Number of lines below with the word "Breaker": give it and nothing more.

Saved entries:
Segment Open

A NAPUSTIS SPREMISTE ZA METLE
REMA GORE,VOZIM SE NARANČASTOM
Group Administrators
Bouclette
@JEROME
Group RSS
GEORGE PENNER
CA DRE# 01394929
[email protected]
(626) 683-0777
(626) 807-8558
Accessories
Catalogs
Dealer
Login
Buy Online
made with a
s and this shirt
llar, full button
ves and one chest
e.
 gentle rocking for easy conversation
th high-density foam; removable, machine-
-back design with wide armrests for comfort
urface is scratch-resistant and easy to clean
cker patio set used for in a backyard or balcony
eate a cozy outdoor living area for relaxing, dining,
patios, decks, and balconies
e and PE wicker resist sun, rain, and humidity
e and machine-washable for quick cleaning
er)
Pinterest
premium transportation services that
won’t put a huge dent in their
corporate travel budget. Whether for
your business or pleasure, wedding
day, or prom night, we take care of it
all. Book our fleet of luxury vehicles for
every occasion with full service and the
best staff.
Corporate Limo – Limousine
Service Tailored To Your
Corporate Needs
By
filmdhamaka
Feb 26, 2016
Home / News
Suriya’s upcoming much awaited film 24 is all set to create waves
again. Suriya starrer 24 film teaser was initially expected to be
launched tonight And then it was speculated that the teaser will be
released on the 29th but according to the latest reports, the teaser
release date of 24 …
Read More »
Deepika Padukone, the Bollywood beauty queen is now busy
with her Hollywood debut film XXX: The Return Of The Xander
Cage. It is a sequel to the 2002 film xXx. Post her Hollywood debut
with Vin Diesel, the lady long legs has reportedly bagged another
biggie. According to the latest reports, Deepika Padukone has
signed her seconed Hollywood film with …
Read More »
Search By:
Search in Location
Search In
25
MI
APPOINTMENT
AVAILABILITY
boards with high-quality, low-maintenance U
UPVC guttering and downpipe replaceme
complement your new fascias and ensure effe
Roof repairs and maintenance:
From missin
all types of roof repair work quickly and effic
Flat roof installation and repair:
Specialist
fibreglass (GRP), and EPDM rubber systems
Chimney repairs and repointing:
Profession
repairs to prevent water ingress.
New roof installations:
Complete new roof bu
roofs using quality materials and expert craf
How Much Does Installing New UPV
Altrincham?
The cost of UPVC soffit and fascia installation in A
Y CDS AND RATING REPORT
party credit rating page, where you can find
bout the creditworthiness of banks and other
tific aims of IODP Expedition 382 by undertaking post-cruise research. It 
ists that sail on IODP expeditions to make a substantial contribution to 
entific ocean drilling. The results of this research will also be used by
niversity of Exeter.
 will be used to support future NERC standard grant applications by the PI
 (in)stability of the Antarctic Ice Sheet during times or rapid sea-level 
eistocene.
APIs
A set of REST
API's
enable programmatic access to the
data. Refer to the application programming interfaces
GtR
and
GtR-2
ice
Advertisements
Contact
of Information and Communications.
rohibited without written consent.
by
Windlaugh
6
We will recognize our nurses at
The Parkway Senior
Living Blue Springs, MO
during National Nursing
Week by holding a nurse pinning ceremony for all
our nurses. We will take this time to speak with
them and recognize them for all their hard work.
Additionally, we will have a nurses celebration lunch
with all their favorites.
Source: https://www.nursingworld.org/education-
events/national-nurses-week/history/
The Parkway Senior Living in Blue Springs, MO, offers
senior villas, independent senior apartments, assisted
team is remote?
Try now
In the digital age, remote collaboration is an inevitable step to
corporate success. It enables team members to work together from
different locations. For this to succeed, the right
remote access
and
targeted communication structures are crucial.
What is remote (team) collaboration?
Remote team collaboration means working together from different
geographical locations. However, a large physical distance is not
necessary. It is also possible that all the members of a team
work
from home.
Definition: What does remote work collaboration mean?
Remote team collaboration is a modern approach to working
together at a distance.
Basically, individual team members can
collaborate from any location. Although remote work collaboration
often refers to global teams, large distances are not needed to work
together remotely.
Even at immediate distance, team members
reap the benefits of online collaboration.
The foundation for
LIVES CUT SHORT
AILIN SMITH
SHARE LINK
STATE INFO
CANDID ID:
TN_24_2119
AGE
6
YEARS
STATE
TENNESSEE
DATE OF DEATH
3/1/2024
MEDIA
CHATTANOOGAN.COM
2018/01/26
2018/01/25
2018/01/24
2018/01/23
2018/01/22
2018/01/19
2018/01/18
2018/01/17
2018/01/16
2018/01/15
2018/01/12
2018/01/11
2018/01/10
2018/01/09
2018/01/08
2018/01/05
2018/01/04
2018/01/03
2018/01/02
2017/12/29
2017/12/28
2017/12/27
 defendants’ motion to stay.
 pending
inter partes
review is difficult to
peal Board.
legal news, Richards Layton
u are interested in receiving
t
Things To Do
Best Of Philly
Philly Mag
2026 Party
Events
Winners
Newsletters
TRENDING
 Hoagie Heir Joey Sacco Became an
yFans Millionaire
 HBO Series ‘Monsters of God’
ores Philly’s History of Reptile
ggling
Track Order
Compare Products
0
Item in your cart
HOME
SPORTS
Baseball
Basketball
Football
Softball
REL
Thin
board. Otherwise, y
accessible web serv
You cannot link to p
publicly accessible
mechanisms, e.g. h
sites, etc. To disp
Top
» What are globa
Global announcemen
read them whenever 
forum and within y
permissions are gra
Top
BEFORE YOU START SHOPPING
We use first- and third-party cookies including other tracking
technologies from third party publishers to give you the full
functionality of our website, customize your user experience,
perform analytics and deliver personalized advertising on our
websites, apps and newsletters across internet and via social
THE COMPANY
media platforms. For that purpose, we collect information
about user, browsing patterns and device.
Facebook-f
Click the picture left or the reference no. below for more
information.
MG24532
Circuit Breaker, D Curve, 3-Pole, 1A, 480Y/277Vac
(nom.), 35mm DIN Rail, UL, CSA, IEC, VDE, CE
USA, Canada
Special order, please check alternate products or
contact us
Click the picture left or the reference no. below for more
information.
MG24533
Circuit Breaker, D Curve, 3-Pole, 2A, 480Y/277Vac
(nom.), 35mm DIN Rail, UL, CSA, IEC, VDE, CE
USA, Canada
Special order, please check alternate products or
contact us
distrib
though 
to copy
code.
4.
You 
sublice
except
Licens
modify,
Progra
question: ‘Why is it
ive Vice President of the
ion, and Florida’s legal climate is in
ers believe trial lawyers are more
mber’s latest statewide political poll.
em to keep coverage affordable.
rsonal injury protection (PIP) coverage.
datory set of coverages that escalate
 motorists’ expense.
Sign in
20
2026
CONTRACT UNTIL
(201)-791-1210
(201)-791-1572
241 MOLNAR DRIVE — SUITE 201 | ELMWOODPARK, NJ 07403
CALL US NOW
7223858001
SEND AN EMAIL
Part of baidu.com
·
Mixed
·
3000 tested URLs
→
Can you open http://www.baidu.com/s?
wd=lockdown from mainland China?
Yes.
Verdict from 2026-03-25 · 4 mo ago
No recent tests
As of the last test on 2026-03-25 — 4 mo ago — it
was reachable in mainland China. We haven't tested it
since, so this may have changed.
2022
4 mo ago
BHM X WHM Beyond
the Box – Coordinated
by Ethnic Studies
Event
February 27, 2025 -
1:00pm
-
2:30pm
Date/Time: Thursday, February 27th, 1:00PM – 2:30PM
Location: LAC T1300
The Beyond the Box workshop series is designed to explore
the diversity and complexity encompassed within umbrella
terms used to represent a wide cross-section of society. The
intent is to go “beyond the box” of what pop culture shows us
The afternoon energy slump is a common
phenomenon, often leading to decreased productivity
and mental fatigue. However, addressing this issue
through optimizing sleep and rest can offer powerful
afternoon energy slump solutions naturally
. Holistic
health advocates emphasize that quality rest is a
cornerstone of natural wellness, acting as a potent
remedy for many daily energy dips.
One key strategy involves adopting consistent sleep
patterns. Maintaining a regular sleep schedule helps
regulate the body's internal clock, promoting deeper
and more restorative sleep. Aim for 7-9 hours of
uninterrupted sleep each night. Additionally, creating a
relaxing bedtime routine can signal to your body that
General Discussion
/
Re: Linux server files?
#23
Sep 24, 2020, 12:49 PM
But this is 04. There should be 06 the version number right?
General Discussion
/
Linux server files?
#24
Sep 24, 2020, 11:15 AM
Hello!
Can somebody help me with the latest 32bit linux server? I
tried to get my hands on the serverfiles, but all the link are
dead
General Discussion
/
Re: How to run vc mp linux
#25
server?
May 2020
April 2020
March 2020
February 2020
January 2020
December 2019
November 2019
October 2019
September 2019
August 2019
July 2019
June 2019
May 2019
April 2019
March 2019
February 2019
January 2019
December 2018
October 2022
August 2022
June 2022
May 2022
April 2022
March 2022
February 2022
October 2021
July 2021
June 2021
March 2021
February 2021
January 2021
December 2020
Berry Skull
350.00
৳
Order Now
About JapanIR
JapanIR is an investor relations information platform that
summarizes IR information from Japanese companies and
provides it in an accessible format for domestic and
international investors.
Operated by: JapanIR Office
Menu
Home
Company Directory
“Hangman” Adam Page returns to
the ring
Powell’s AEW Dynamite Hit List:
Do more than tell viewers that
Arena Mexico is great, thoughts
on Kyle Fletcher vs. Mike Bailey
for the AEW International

Segment Closed

> _Exercise answer_
2